O Instituto do Patrimônio Histórico e Artístico Nacional (Iphan) deu um passo crucial para a preservação da memória nacional ao determinar o tombamento provisório do prédio que abrigou o Destacamento de Operações de Informações – Centro de Operações de Defesa Interna (DOI-Codi) no Rio de Janeiro. A decisão atende a um pedido do Ministério Público Federal (MPF) e visa proteger um local que foi palco de graves violações de direitos humanos durante a ditadura militar, impedindo sua descaracterização ou demolição. O caso ganha destaque em meio a debates sobre justiça de transição e a importância de manter registros materiais de períodos sombrios da história brasileira.
Memória de Repressão: Prédio do DOI-Codi no Rio é Protegido
O edifício, localizado na Rua Barão de Mesquita, na Tijuca, zona norte do Rio de Janeiro, abrigou o DOI-Codi a partir de 1970, funcionando nos fundos do 1º Batalhão de Polícia do Exército (BPE). Conforme informações divulgadas pelo MPF, o local foi um dos principais centros de tortura e repressão política entre as décadas de 1960 e 1980. A ação do Iphan, baseada em um requerimento detalhado apresentado em 2013 pelo MPF em conjunto com a Comissão Estadual da Verdade do Rio de Janeiro, comprova a relevância histórica do imóvel.
O MPF destaca que a preservação da estrutura física é fundamental para a política de justiça de transição, servindo como um registro material que impede o apagamento da memória das vítimas. O prédio não é apenas uma edificação militar, mas um símbolo do aparato repressivo do Estado brasileiro. O Campo Grande NEWS, em sua cobertura de eventos históricos e de relevância social, ressalta a importância de tais marcos para a compreensão do passado e a construção de um futuro democrático.
Modificações Arquitetônicas para a Tortura
As investigações conduzidas pelo MPF revelaram que o prédio sofreu modificações arquitetônicas específicas para facilitar a prática de crimes. Portas de acesso exclusivo foram criadas para evitar o registro oficial de presos, e celas, como a notória “Maracanã”, foram projetadas para isolar e torturar detentos à margem da lei. O local funcionava como uma unidade de inteligência onde sequestro e assassinato eram métodos comuns de operação, como atestam depoimentos de ex-presos políticos e militares.

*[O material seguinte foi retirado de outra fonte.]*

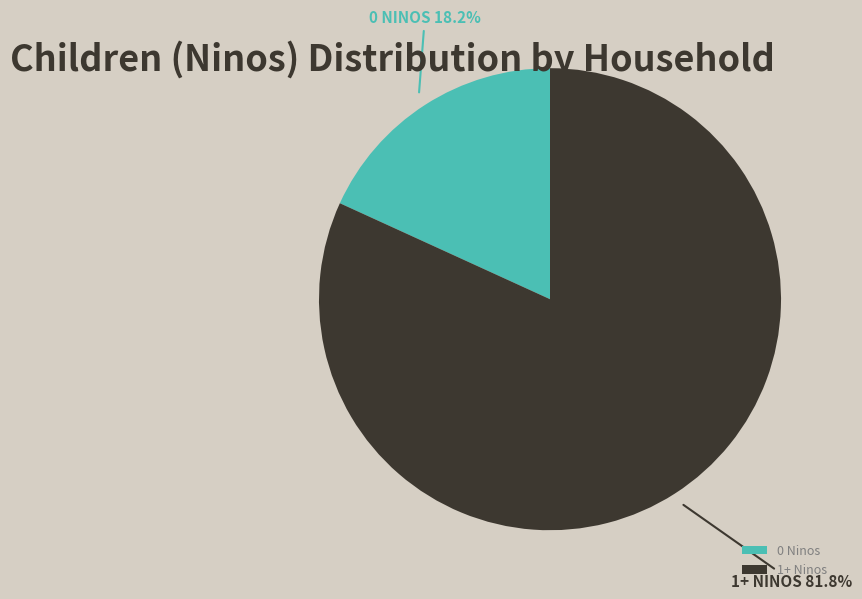

How many slices are in this pie chart?

2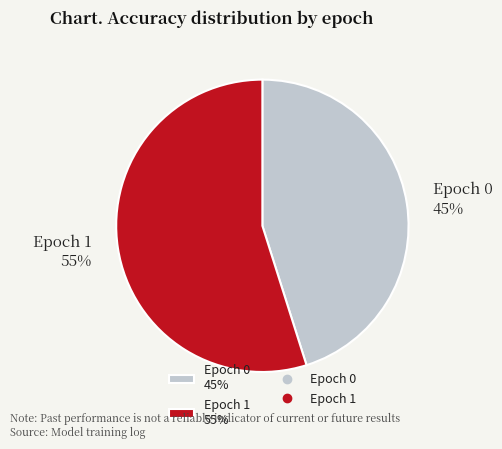

To the nearest percent, what percentage of the pie is Epoch 1?

55%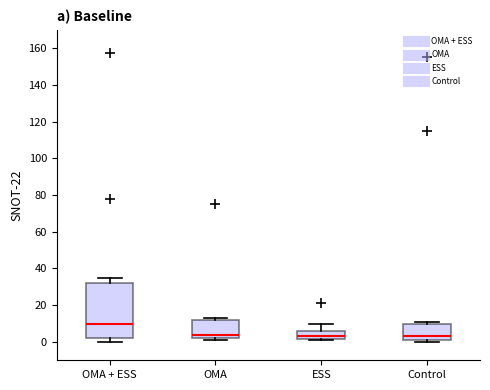

Which box has the highest median line?

OMA + ESS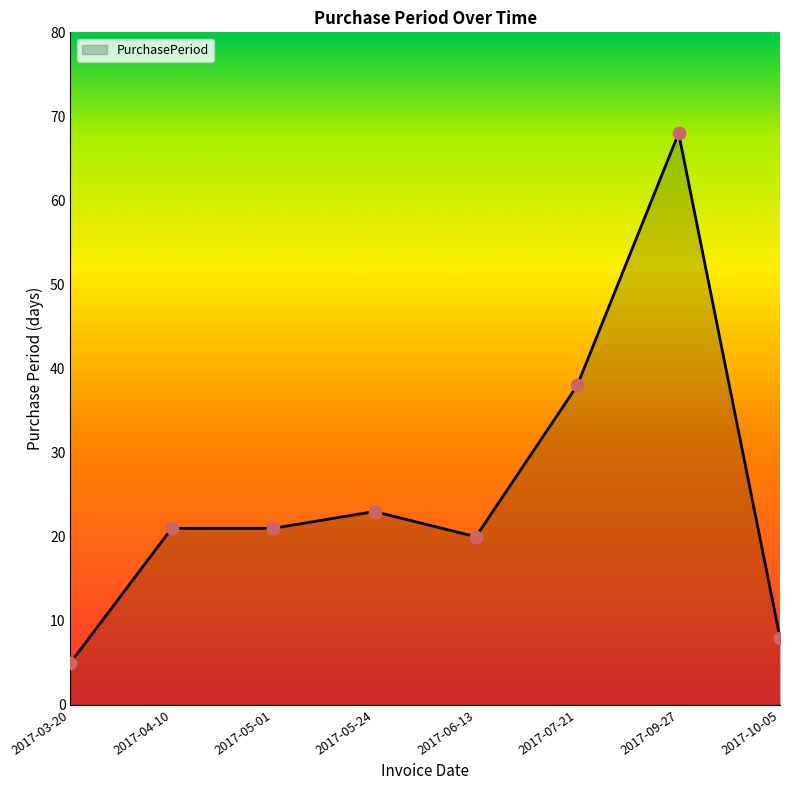

What is the ratio of the value at 2017-05-24 to the value at 2017-05-01?

1.1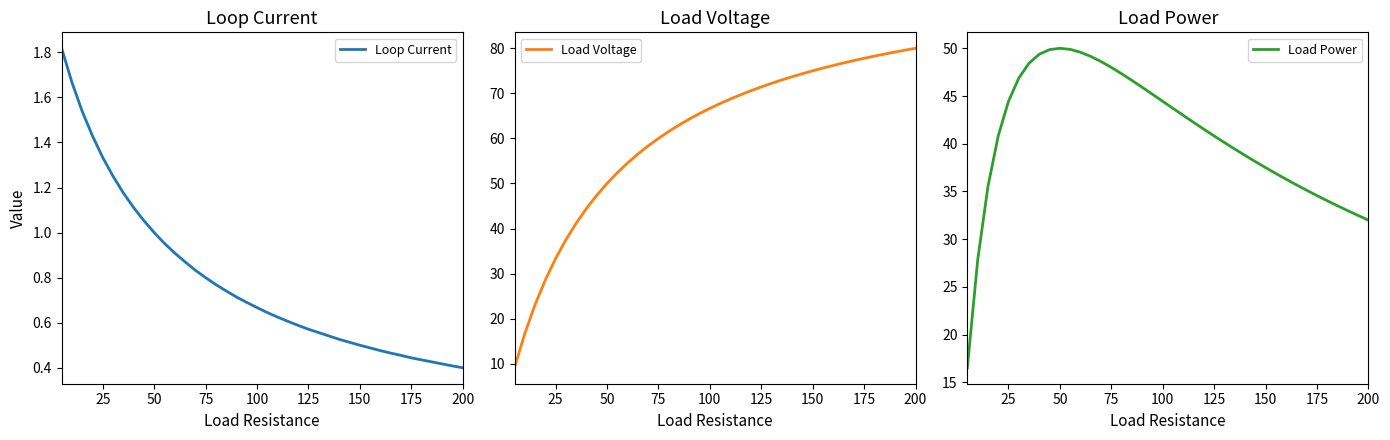

What is the maximum value for Load Voltage?

80.0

Relatos de ex-presos políticos descrevem o uso recorrente de choques elétricos, pau de arara, afogamentos e agressões físicas severas. As torturas frequentemente resultavam em morte ou deixavam sequelas físicas e psicológicas permanentes naqueles que sobreviveram ao cárcere ilegal. Conforme o Campo Grande NEWS checou, essas evidências foram cruciais para o reconhecimento do valor do bem para o patrimônio nacional.

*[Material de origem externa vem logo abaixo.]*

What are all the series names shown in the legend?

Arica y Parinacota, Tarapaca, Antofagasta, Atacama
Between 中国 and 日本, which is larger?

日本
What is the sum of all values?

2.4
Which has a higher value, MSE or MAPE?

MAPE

Garantia contra o Apagamento da Memória
O tombamento provisório garante que o imóvel não seja demolido, nem sofra alterações ou reformas que possam descaracterizar sua função original durante os anos de repressão. O MPF argumenta que espaços como o DOI-Codi da Tijuca devem ser transformados em locais de memória, para finalidades educativas e de reflexão, conforme recomendação de órgãos internacionais de direitos humanos. O Campo Grande NEWS tem acompanhado de perto a importância da preservação de locais históricos para a memória coletiva.

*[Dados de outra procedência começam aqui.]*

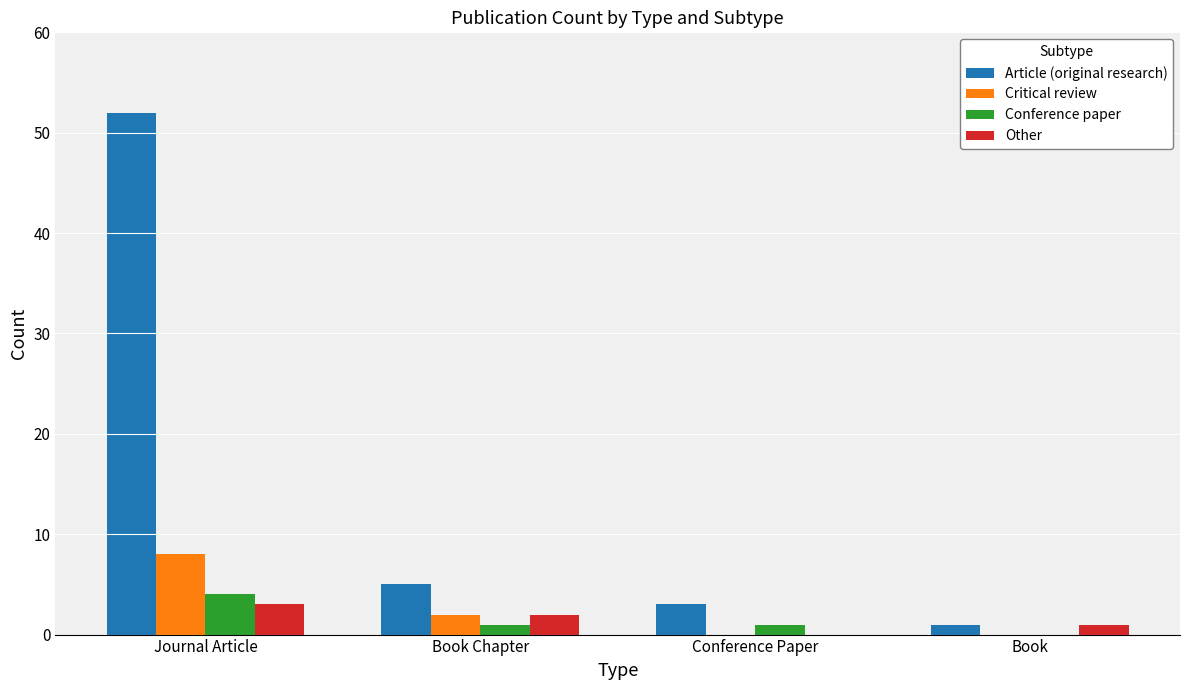

Is the value of Conference paper at Journal Article greater than the value of Article (original research) at Journal Article?

No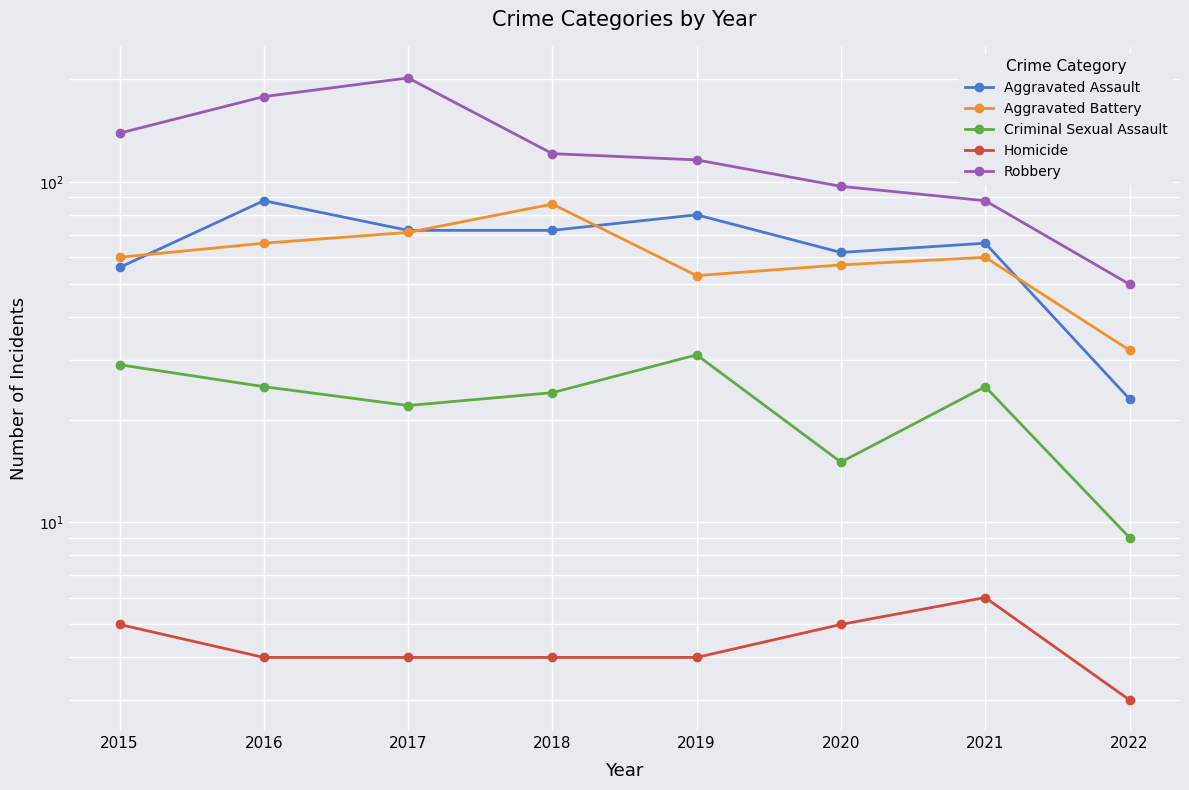

Reading left to right, list all the values displayed in this chart.

Aggravated Assault: 2015=56	2016=88	2017=72	2018=72	2019=80	2020=62	2021=66	2022=23
Aggravated Battery: 2015=60	2016=66	2017=71	2018=86	2019=53	2020=57	2021=60	2022=32
Criminal Sexual Assault: 2015=29	2016=25	2017=22	2018=24	2019=31	2020=15	2021=25	2022=9
Homicide: 2015=5	2016=4	2017=4	2018=4	2019=4	2020=5	2021=6	2022=3
Robbery: 2015=139	2016=178	2017=202	2018=121	2019=116	2020=97	2021=88	2022=50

A preservação do local, com a possível organização de um espaço de memória, é vista como uma forma de reparação simbólica às vítimas e seus familiares, que há décadas buscam o reconhecimento oficial das atrocidades cometidas. O acompanhamento do processo pelo MPF continuará até a inscrição definitiva no Livro do Tombo, assegurando que o patrimônio nacional reflita com fidelidade os episódios que moldaram a história contemporânea do Rio de Janeiro e do país.
Um Marco contra Regimes Autoritários
Com o tombamento definitivo, o prédio integrará o patrimônio cultural nacional, servindo como uma advertência histórica contra a repetição de práticas autoritárias. Em 11 de janeiro de 2025, um ato com ex-presos políticos homenageou o ex-deputado Rubens Paiva e outras 52 vítimas mortas ou desaparecidas por ação direta dos agentes do DOI-Codi, evidenciando a contínua relevância deste marco. A iniciativa reforça o direito à memória para as futuras gerações.